La Cour d'appel a rejeté les plaintes des avocats de la défense contre la nomination d'une mesure de détention d'un mois pour les accusés, le fonctionnaire de police V.V. et le professeur St.J. au sujet des sévices sexuels infligés à un mineur à Drenas. Ainsi, la Cour constitutionnelle a été créée [...]
Ainsi, la Cour constitutionnelle a adopté la décision de Pristina du 07.02.2019 et du 09.02.2019.
Le défenseur V.V. Il aurait commis des sévices sexuels en usant de ses fonctions, de son autorité ou de son métier, ainsi que de ses activités criminelles pour interrompre illégalement la grossesse.

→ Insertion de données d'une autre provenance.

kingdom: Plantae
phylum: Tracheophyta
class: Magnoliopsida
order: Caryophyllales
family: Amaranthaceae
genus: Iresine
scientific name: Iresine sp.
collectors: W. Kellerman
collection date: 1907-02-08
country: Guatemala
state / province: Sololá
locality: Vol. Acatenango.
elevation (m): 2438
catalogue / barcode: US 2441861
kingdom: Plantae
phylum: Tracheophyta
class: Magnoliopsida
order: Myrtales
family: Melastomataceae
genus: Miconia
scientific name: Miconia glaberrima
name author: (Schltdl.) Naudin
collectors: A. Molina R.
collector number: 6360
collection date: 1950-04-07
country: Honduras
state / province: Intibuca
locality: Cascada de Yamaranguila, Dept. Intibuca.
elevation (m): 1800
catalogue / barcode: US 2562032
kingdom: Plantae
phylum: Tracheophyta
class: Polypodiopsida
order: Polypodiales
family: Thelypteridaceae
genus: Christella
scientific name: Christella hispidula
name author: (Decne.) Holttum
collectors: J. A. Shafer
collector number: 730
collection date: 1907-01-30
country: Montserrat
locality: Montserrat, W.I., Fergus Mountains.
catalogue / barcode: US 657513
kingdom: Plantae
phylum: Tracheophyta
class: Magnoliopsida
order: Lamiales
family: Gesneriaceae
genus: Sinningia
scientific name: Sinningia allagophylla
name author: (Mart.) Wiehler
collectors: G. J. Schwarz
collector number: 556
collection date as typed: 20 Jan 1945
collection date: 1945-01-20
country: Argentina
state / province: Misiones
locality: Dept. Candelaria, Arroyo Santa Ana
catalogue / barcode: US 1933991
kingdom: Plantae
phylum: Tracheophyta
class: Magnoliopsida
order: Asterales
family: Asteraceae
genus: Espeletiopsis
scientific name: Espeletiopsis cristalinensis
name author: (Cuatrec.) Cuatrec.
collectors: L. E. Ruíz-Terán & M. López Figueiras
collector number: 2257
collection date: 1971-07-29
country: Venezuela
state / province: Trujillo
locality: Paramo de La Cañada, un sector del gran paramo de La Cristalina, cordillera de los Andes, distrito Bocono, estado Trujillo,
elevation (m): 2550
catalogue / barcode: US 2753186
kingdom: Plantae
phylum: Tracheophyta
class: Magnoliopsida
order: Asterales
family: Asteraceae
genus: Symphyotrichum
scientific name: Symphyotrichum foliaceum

Et St. J. Elle est soupçonnée d ' avoir été victime d ' abus de position, d ' autorité ou de profession, et de s ' être employée à promouvoir des actes sexuels avec une fausse promesse de mariage.
La Cour d ' appel constate que le tribunal du premier degré a fourni des motifs suffisants sur la base juridique pour laquelle elle a désigné la mesure de détention à leur encontre, confirmant les dispositions du Code de procédure pénale.